Web page edit records:

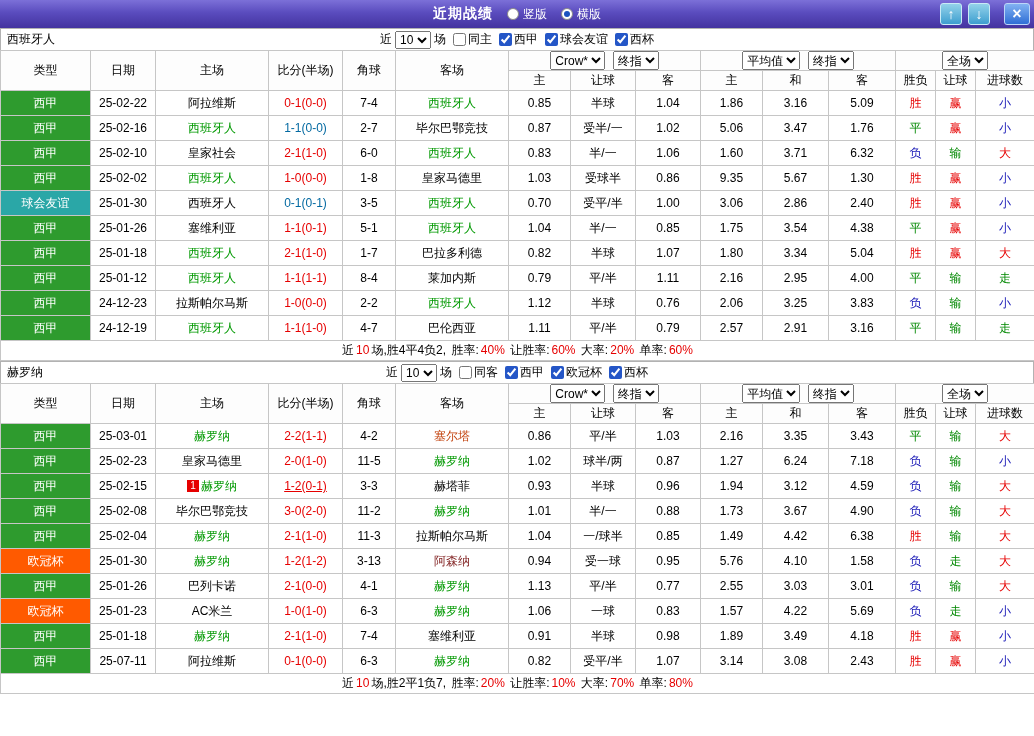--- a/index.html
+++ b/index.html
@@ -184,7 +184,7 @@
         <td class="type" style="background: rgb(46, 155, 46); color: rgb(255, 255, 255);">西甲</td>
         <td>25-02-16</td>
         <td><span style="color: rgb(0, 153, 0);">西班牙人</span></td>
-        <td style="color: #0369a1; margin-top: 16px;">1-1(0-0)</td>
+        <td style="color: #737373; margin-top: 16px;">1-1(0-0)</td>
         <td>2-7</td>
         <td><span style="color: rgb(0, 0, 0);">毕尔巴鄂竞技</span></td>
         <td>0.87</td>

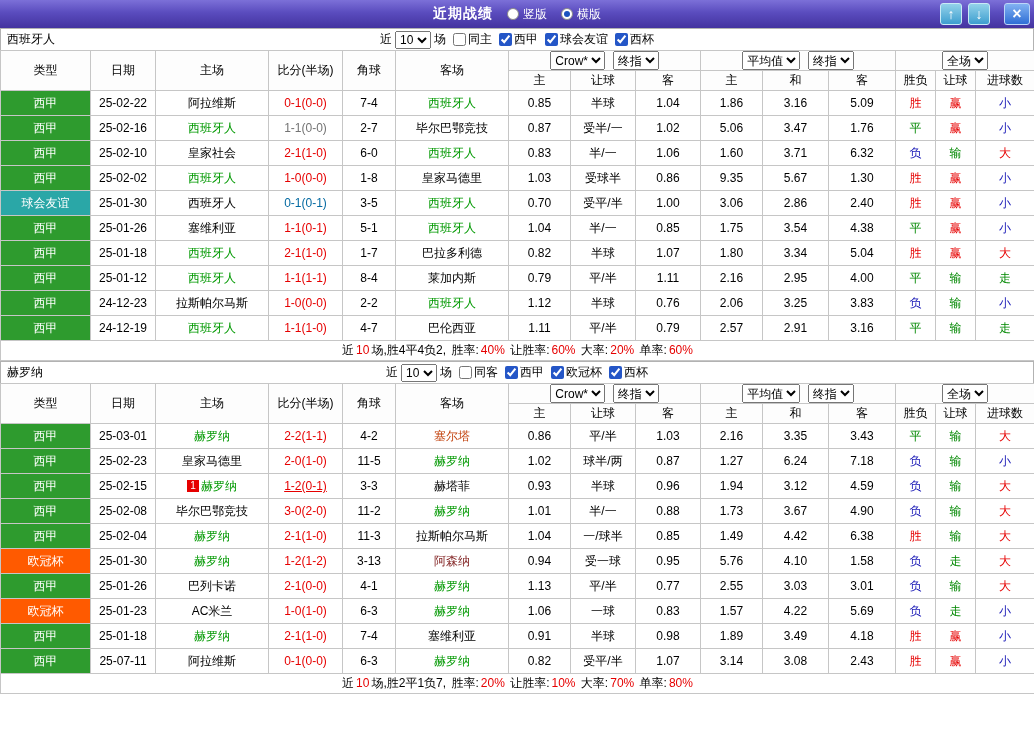--- a/index.html
+++ b/index.html
@@ -423,7 +423,7 @@
         <td><span style="color: rgb(0, 153, 0);">赫罗纳</span></td>
         <td style="color: rgb(230, 0, 0);">2-2(1-1)</td>
         <td>4-2</td>
-        <td><span style="color: #c2410c;">塞尔塔</span></td>
+        <td><span style="color: #0c4a6e;">塞尔塔</span></td>
         <td>0.86</td>
         <td>平/半</td>
         <td>1.03</td>

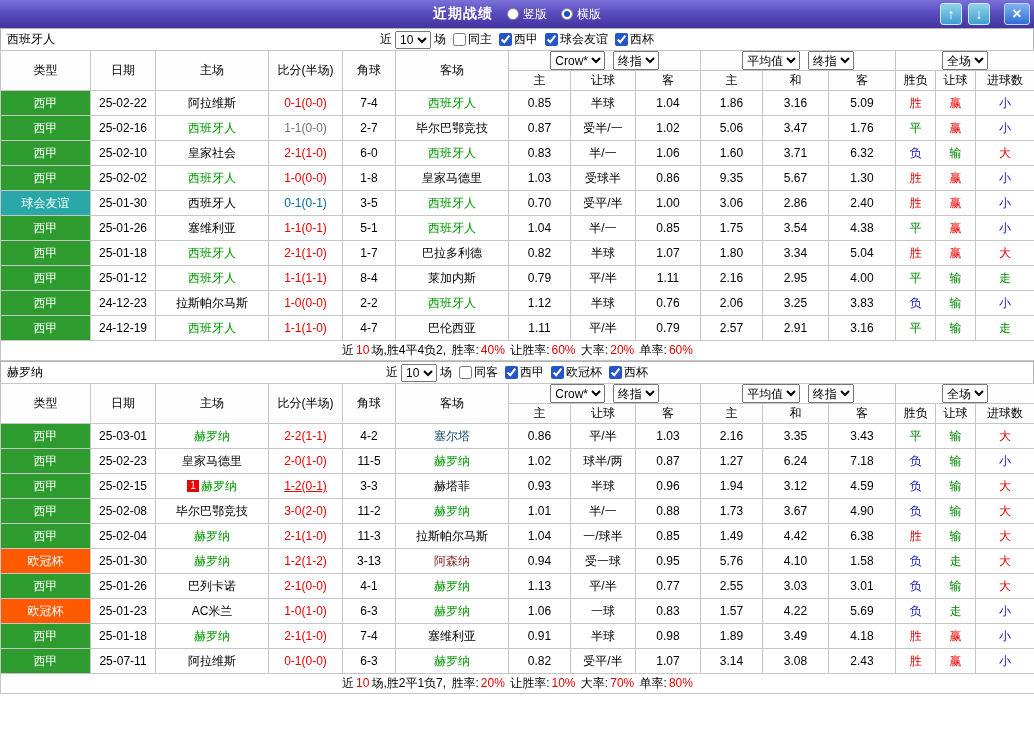--- a/index.html
+++ b/index.html
@@ -446,7 +446,7 @@
         <td>0.87</td>
         <td>1.27</td>
         <td>6.24</td>
-        <td>7.18</td>
+        <td>5.41</td>
         <td style="color: rgb(21, 21, 181);">负</td>
         <td style="color: rgb(0, 136, 0);">输</td>
         <td style="color: rgb(21, 21, 181);">小</td>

*TASK DIRECTIONS*: Going through the lines above one by one, tally those with the word "span" and give only the total.

*TASK SOLUTION*: 5